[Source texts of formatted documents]
= = = = = = =
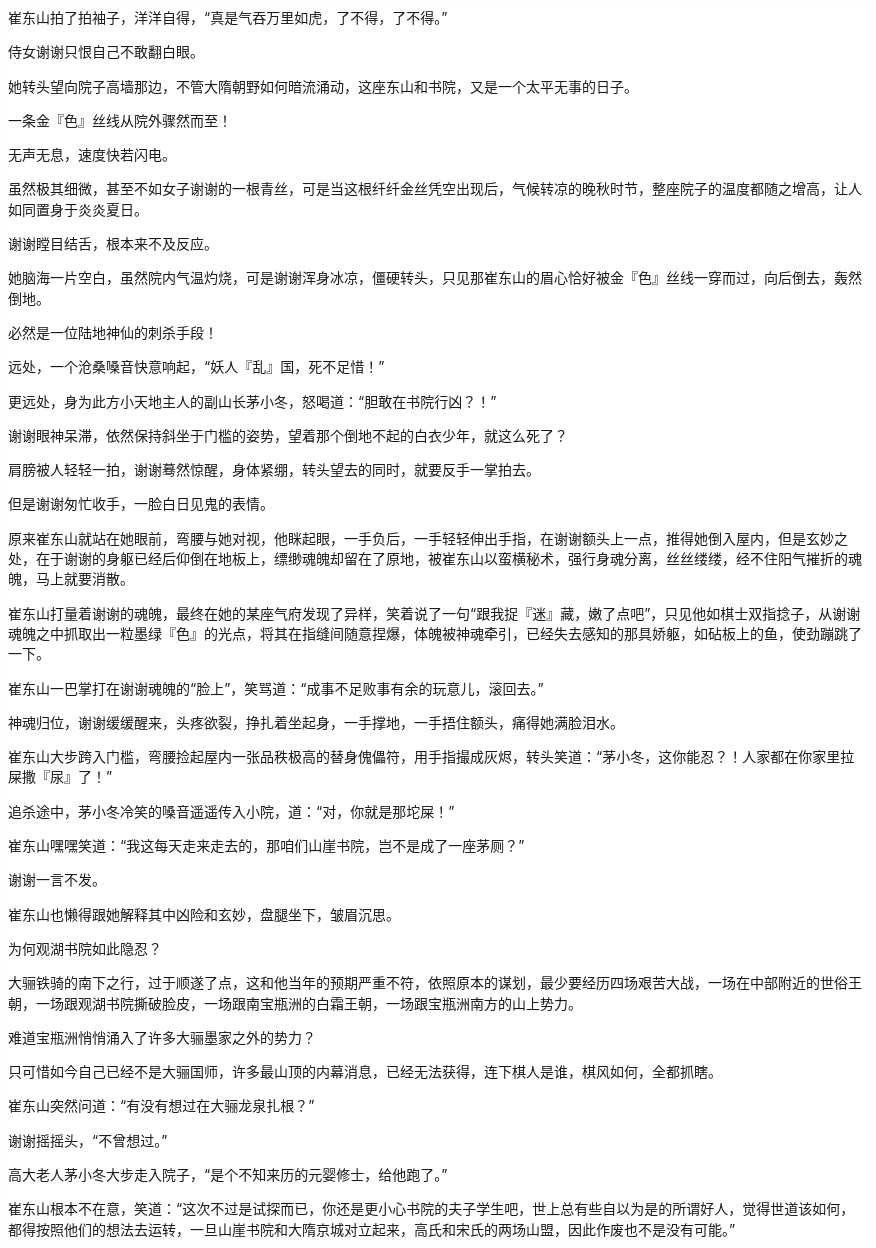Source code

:    崔东山拍了拍袖子，洋洋自得，“真是气吞万里如虎，了不得，了不得。”

   侍女谢谢只恨自己不敢翻白眼。

   她转头望向院子高墙那边，不管大隋朝野如何暗流涌动，这座东山和书院，又是一个太平无事的日子。

   一条金『色』丝线从院外骤然而至！

   无声无息，速度快若闪电。

   虽然极其细微，甚至不如女子谢谢的一根青丝，可是当这根纤纤金丝凭空出现后，气候转凉的晚秋时节，整座院子的温度都随之增高，让人如同置身于炎炎夏日。

   谢谢瞠目结舌，根本来不及反应。

   她脑海一片空白，虽然院内气温灼烧，可是谢谢浑身冰凉，僵硬转头，只见那崔东山的眉心恰好被金『色』丝线一穿而过，向后倒去，轰然倒地。

   必然是一位陆地神仙的刺杀手段！

   远处，一个沧桑嗓音快意响起，“妖人『乱』国，死不足惜！”

   更远处，身为此方小天地主人的副山长茅小冬，怒喝道：“胆敢在书院行凶？！”

   谢谢眼神呆滞，依然保持斜坐于门槛的姿势，望着那个倒地不起的白衣少年，就这么死了？

   肩膀被人轻轻一拍，谢谢蓦然惊醒，身体紧绷，转头望去的同时，就要反手一掌拍去。

   但是谢谢匆忙收手，一脸白日见鬼的表情。

   原来崔东山就站在她眼前，弯腰与她对视，他眯起眼，一手负后，一手轻轻伸出手指，在谢谢额头上一点，推得她倒入屋内，但是玄妙之处，在于谢谢的身躯已经后仰倒在地板上，缥缈魂魄却留在了原地，被崔东山以蛮横秘术，强行身魂分离，丝丝缕缕，经不住阳气摧折的魂魄，马上就要消散。

   崔东山打量着谢谢的魂魄，最终在她的某座气府发现了异样，笑着说了一句“跟我捉『迷』藏，嫩了点吧”，只见他如棋士双指捻子，从谢谢魂魄之中抓取出一粒墨绿『色』的光点，将其在指缝间随意捏爆，体魄被神魂牵引，已经失去感知的那具娇躯，如砧板上的鱼，使劲蹦跳了一下。

   崔东山一巴掌打在谢谢魂魄的“脸上”，笑骂道：“成事不足败事有余的玩意儿，滚回去。”

   神魂归位，谢谢缓缓醒来，头疼欲裂，挣扎着坐起身，一手撑地，一手捂住额头，痛得她满脸泪水。

   崔东山大步跨入门槛，弯腰捡起屋内一张品秩极高的替身傀儡符，用手指撮成灰烬，转头笑道：“茅小冬，这你能忍？！人家都在你家里拉屎撒『尿』了！”

   追杀途中，茅小冬冷笑的嗓音遥遥传入小院，道：“对，你就是那坨屎！”

   崔东山嘿嘿笑道：“我这每天走来走去的，那咱们山崖书院，岂不是成了一座茅厕？”

   谢谢一言不发。

   崔东山也懒得跟她解释其中凶险和玄妙，盘腿坐下，皱眉沉思。

   为何观湖书院如此隐忍？

   大骊铁骑的南下之行，过于顺遂了点，这和他当年的预期严重不符，依照原本的谋划，最少要经历四场艰苦大战，一场在中部附近的世俗王朝，一场跟观湖书院撕破脸皮，一场跟南宝瓶洲的白霜王朝，一场跟宝瓶洲南方的山上势力。

   难道宝瓶洲悄悄涌入了许多大骊墨家之外的势力？

   只可惜如今自己已经不是大骊国师，许多最山顶的内幕消息，已经无法获得，连下棋人是谁，棋风如何，全都抓瞎。

   崔东山突然问道：“有没有想过在大骊龙泉扎根？”

   谢谢摇摇头，“不曾想过。”

   高大老人茅小冬大步走入院子，“是个不知来历的元婴修士，给他跑了。”

   崔东山根本不在意，笑道：“这次不过是试探而已，你还是更小心书院的夫子学生吧，世上总有些自以为是的所谓好人，觉得世道该如何，都得按照他们的想法去运转，一旦山崖书院和大隋京城对立起来，高氏和宋氏的两场山盟，因此作废也不是没有可能。”
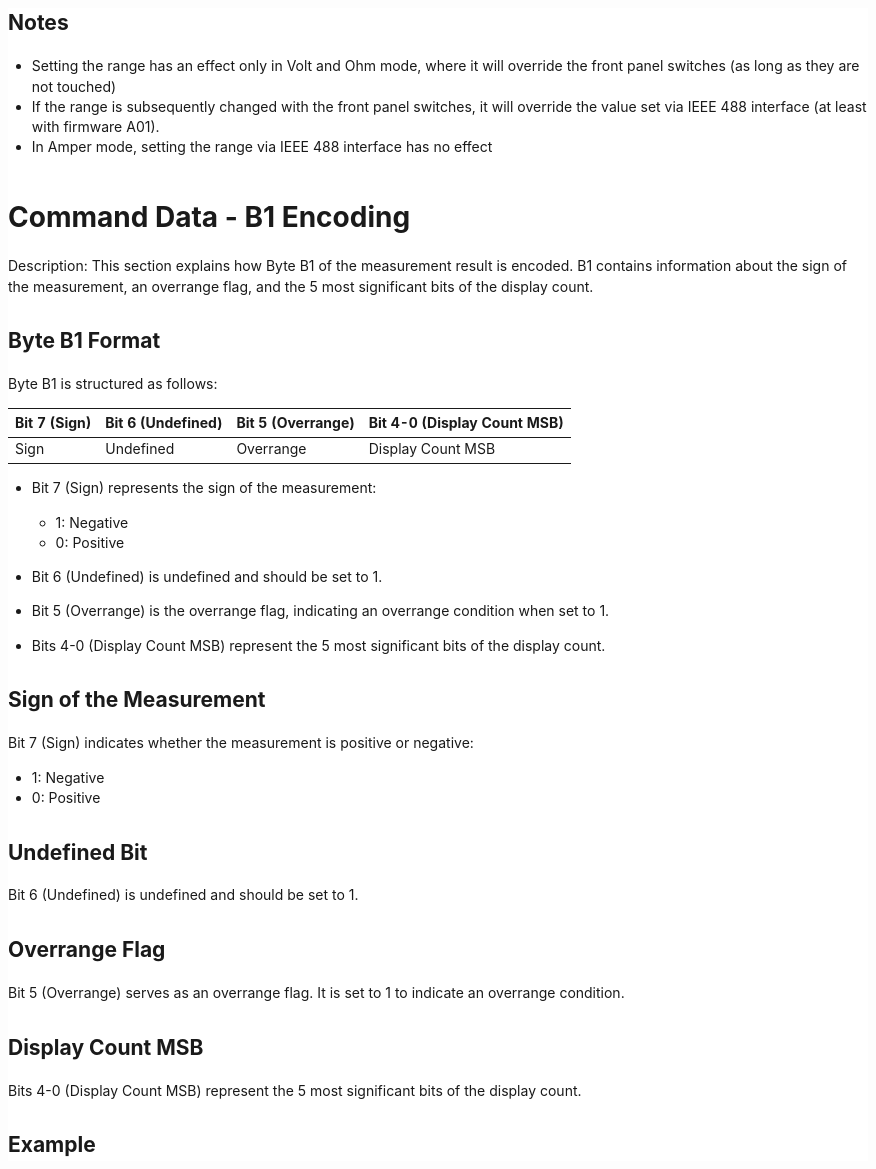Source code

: ## Notes

- Setting the range has an effect only in Volt and Ohm mode, where it will override the front panel switches (as long as they are not touched)
- If the range is subsequently changed with the front panel switches, it will override the value set via IEEE 488 interface (at least with firmware A01).
- In Amper mode, setting the range via IEEE 488 interface has no effect

# Command Data - B1 Encoding

Description: This section explains how Byte B1 of the measurement result is encoded. B1 contains information about the sign of the measurement, an overrange flag, and the 5 most significant bits of the display count.

## Byte B1 Format

Byte B1 is structured as follows:

| Bit 7 (Sign) | Bit 6 (Undefined) | Bit 5 (Overrange) | Bit 4-0 (Display Count MSB) |
|--------------|-------------------|-------------------|-----------------------------|
| Sign         | Undefined         | Overrange         | Display Count MSB           |

- Bit 7 (Sign) represents the sign of the measurement:
  - 1: Negative
  - 0: Positive

- Bit 6 (Undefined) is undefined and should be set to 1.

- Bit 5 (Overrange) is the overrange flag, indicating an overrange condition when set to 1.

- Bits 4-0 (Display Count MSB) represent the 5 most significant bits of the display count.

## Sign of the Measurement

Bit 7 (Sign) indicates whether the measurement is positive or negative:
- 1: Negative
- 0: Positive

## Undefined Bit

Bit 6 (Undefined) is undefined and should be set to 1.

## Overrange Flag

Bit 5 (Overrange) serves as an overrange flag. It is set to 1 to indicate an overrange condition.

## Display Count MSB

Bits 4-0 (Display Count MSB) represent the 5 most significant bits of the display count.

## Example

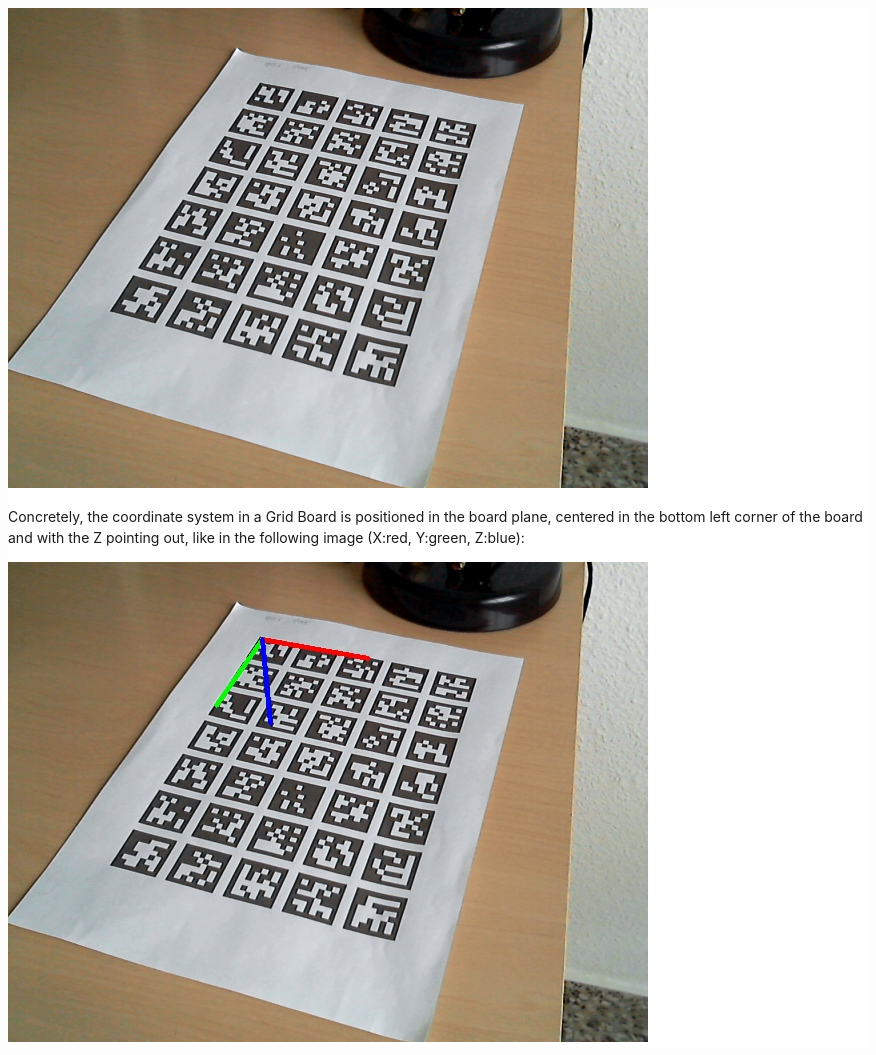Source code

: ![Image with aruco board](images/gboriginal.png)

Concretely, the coordinate system in a Grid Board is positioned in the board plane, centered in the bottom left
corner of the board and with the Z pointing out, like in the following image (X:red, Y:green, Z:blue):

![Board with axis](images/gbaxis.jpg)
= = = = = = =
| ACTIVITY |
Print every entry exactly as written, without the pictures.

| ANSWER |
Source code

:    崔东山拍了拍袖子，洋洋自得，“真是气吞万里如虎，了不得，了不得。”

   侍女谢谢只恨自己不敢翻白眼。

   她转头望向院子高墙那边，不管大隋朝野如何暗流涌动，这座东山和书院，又是一个太平无事的日子。

   一条金『色』丝线从院外骤然而至！

   无声无息，速度快若闪电。

   虽然极其细微，甚至不如女子谢谢的一根青丝，可是当这根纤纤金丝凭空出现后，气候转凉的晚秋时节，整座院子的温度都随之增高，让人如同置身于炎炎夏日。

   谢谢瞠目结舌，根本来不及反应。

   她脑海一片空白，虽然院内气温灼烧，可是谢谢浑身冰凉，僵硬转头，只见那崔东山的眉心恰好被金『色』丝线一穿而过，向后倒去，轰然倒地。

   必然是一位陆地神仙的刺杀手段！

   远处，一个沧桑嗓音快意响起，“妖人『乱』国，死不足惜！”

   更远处，身为此方小天地主人的副山长茅小冬，怒喝道：“胆敢在书院行凶？！”

   谢谢眼神呆滞，依然保持斜坐于门槛的姿势，望着那个倒地不起的白衣少年，就这么死了？

   肩膀被人轻轻一拍，谢谢蓦然惊醒，身体紧绷，转头望去的同时，就要反手一掌拍去。

   但是谢谢匆忙收手，一脸白日见鬼的表情。

   原来崔东山就站在她眼前，弯腰与她对视，他眯起眼，一手负后，一手轻轻伸出手指，在谢谢额头上一点，推得她倒入屋内，但是玄妙之处，在于谢谢的身躯已经后仰倒在地板上，缥缈魂魄却留在了原地，被崔东山以蛮横秘术，强行身魂分离，丝丝缕缕，经不住阳气摧折的魂魄，马上就要消散。

   崔东山打量着谢谢的魂魄，最终在她的某座气府发现了异样，笑着说了一句“跟我捉『迷』藏，嫩了点吧”，只见他如棋士双指捻子，从谢谢魂魄之中抓取出一粒墨绿『色』的光点，将其在指缝间随意捏爆，体魄被神魂牵引，已经失去感知的那具娇躯，如砧板上的鱼，使劲蹦跳了一下。

   崔东山一巴掌打在谢谢魂魄的“脸上”，笑骂道：“成事不足败事有余的玩意儿，滚回去。”

   神魂归位，谢谢缓缓醒来，头疼欲裂，挣扎着坐起身，一手撑地，一手捂住额头，痛得她满脸泪水。

   崔东山大步跨入门槛，弯腰捡起屋内一张品秩极高的替身傀儡符，用手指撮成灰烬，转头笑道：“茅小冬，这你能忍？！人家都在你家里拉屎撒『尿』了！”

   追杀途中，茅小冬冷笑的嗓音遥遥传入小院，道：“对，你就是那坨屎！”

   崔东山嘿嘿笑道：“我这每天走来走去的，那咱们山崖书院，岂不是成了一座茅厕？”

   谢谢一言不发。

   崔东山也懒得跟她解释其中凶险和玄妙，盘腿坐下，皱眉沉思。

   为何观湖书院如此隐忍？

   大骊铁骑的南下之行，过于顺遂了点，这和他当年的预期严重不符，依照原本的谋划，最少要经历四场艰苦大战，一场在中部附近的世俗王朝，一场跟观湖书院撕破脸皮，一场跟南宝瓶洲的白霜王朝，一场跟宝瓶洲南方的山上势力。

   难道宝瓶洲悄悄涌入了许多大骊墨家之外的势力？

   只可惜如今自己已经不是大骊国师，许多最山顶的内幕消息，已经无法获得，连下棋人是谁，棋风如何，全都抓瞎。

   崔东山突然问道：“有没有想过在大骊龙泉扎根？”

   谢谢摇摇头，“不曾想过。”

   高大老人茅小冬大步走入院子，“是个不知来历的元婴修士，给他跑了。”

   崔东山根本不在意，笑道：“这次不过是试探而已，你还是更小心书院的夫子学生吧，世上总有些自以为是的所谓好人，觉得世道该如何，都得按照他们的想法去运转，一旦山崖书院和大隋京城对立起来，高氏和宋氏的两场山盟，因此作废也不是没有可能。”
Source code

: ## Notes

- Setting the range has an effect only in Volt and Ohm mode, where it will override the front panel switches (as long as they are not touched)
- If the range is subsequently changed with the front panel switches, it will override the value set via IEEE 488 interface (at least with firmware A01).
- In Amper mode, setting the range via IEEE 488 interface has no effect

# Command Data - B1 Encoding

Description: This section explains how Byte B1 of the measurement result is encoded. B1 contains information about the sign of the measurement, an overrange flag, and the 5 most significant bits of the display count.

## Byte B1 Format

Byte B1 is structured as follows:

| Bit 7 (Sign) | Bit 6 (Undefined) | Bit 5 (Overrange) | Bit 4-0 (Display Count MSB) |
|--------------|-------------------|-------------------|-----------------------------|
| Sign         | Undefined         | Overrange         | Display Count MSB           |

- Bit 7 (Sign) represents the sign of the measurement:
  - 1: Negative
  - 0: Positive

- Bit 6 (Undefined) is undefined and should be set to 1.

- Bit 5 (Overrange) is the overrange flag, indicating an overrange condition when set to 1.

- Bits 4-0 (Display Count MSB) represent the 5 most significant bits of the display count.

## Sign of the Measurement

Bit 7 (Sign) indicates whether the measurement is positive or negative:
- 1: Negative
- 0: Positive

## Undefined Bit

Bit 6 (Undefined) is undefined and should be set to 1.

## Overrange Flag

Bit 5 (Overrange) serves as an overrange flag. It is set to 1 to indicate an overrange condition.

## Display Count MSB

Bits 4-0 (Display Count MSB) represent the 5 most significant bits of the display count.

## Example

Source code

: ![Image with aruco board](images/gboriginal.png)

Concretely, the coordinate system in a Grid Board is positioned in the board plane, centered in the bottom left
corner of the board and with the Z pointing out, like in the following image (X:red, Y:green, Z:blue):

![Board with axis](images/gbaxis.jpg)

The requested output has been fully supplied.